Since I am not a masochist and I also have a bit of a conscience and don’t want to hurt others, I believe we shouldn’t be so reckless with our hearts. We are so messed up because we don’t think it through and simply catch feelings like we have no willpower whatsoever. I have done that and it hurts a lot. It feels like shit and I don’t want to do it again. I don’t want to catch feelings. I want to know what I am getting into and feel peaceful about it. Thanks but I’d like to cancel that order of anxiety and get some security instead. Here’s why I don’t want to catch feelings anymore.
I want to have some control over who I love
Finding love should be like any other life goal you have. Would you just go with the flow and simply take up any job offer that comes your way? We think so much about what we want from our careers, then why don’t we think about taking charge of our love lives?
You “catch feelings” when you’re not ready
When do you use this term even? In a situation where you were not meant to develop feelings but you did. Maybe it’s clashing with other goals in your life. Or you don’t feel emotionally ready to date anyone. Then what do we do with those feelings that we caught? This is where ‘I like you but…’ comes from. And it just hurts those hearing it and those saying it. I would rather like someone when I know I am ready.
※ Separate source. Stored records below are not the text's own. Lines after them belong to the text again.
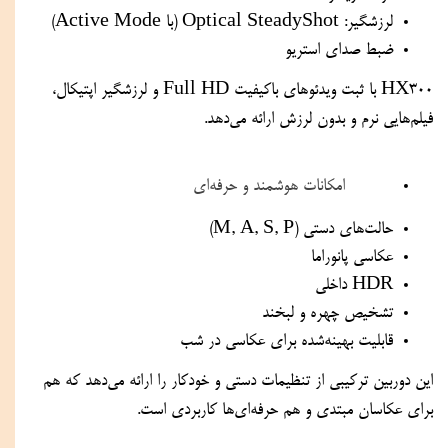
لرزشگیر: Optical SteadyShot (با Active Mode)
ضبط صدای استریو
HX300 با ثبت ویدئوهای باکیفیت Full HD و لرزشگیر اپتیکال، 
فیلم‌هایی نرم و بدون لرزش ارائه می‌دهد.
امکانات هوشمند و حرفه‌ای
حالت‌های دستی (M, A, S, P)
عکاسی پانوراما
HDR داخلی
تشخیص چهره و لبخند
قابلیت بهینه‌شده برای عکاسی در شب
این دوربین ترکیبی از تنظیمات دستی و خودکار را ارائه می‌دهد که هم 
برای عکاسان مبتدی و هم حرفه‌ای‌ها کاربردی است.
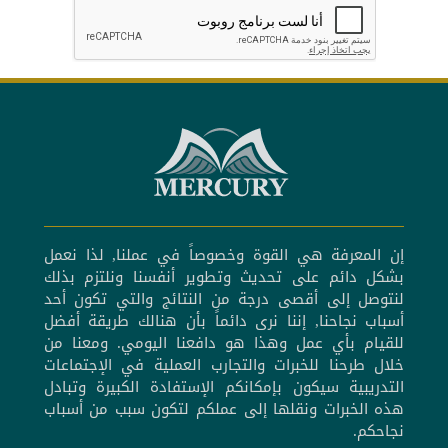
إن المعرفة هي القوة وخصوصاً في عملنا, لذا نعمل
بشكل دائم على تحديث وتطوير أنفسنا ونلتزم بذلك
لنتوصل إلى أقصى درجة من النتائج والتي تكون أحد
أسباب نجاحنا, إننا نرى دائماً بأن هنالك طريقة أفضل
للقيام بأي عمل وهذا هو دافعنا اليومي. ومعنا من
خلال طرحنا للخبرات والتجارب العملية في الإجتماعات
التدريبية سيكون بإمكانكم الإستفادة الكبيرة وتبادل
هذه الخبرات ونقلها إلى عملكم لتكون سبب من أسباب
نجاحكم.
Or for someone who may not be right for you
Sometimes, the guy who isn’t right for you makes you feel so good. You love his company. His touch makes your body shiver with pleasure. When you hug him, it feels like home. There…you are catching feelings. But deep down, you know things will never work out with him. And at some point, you will have to let him go and that is going to hurt. So, I don’t want this catching feelings business unless I know that it is at least possible to work things out or both of us want the same from our connection.
A relationship needs much more than a spark and attraction
It needs compatibility, trust, companionship, and that you both want the same things in life. Everything needs to be in sync unless you are not concerned about its lasting capacity, then just do what you want. I want to know how much we connect, whether I can trust him to be loyal, or if he makes me feel insecure. Why should I fall for someone first and then figure these things? I would rather go slow and let him pass through these tests before I give him my heart.
We need to be more protective of our hearts and time
Each time you catch feelings for someone and end up getting your heartbroken, you change a little. You carry a bit of damage, a little lesson, and honestly if you keep doing that it’s just going to make you lose faith in love. I don’t want to invest time being in love with someone I shouldn’t be in love with. And then starting all over again. What hurts the most is that those memories can last a long time, so I gotta be careful who I make them with.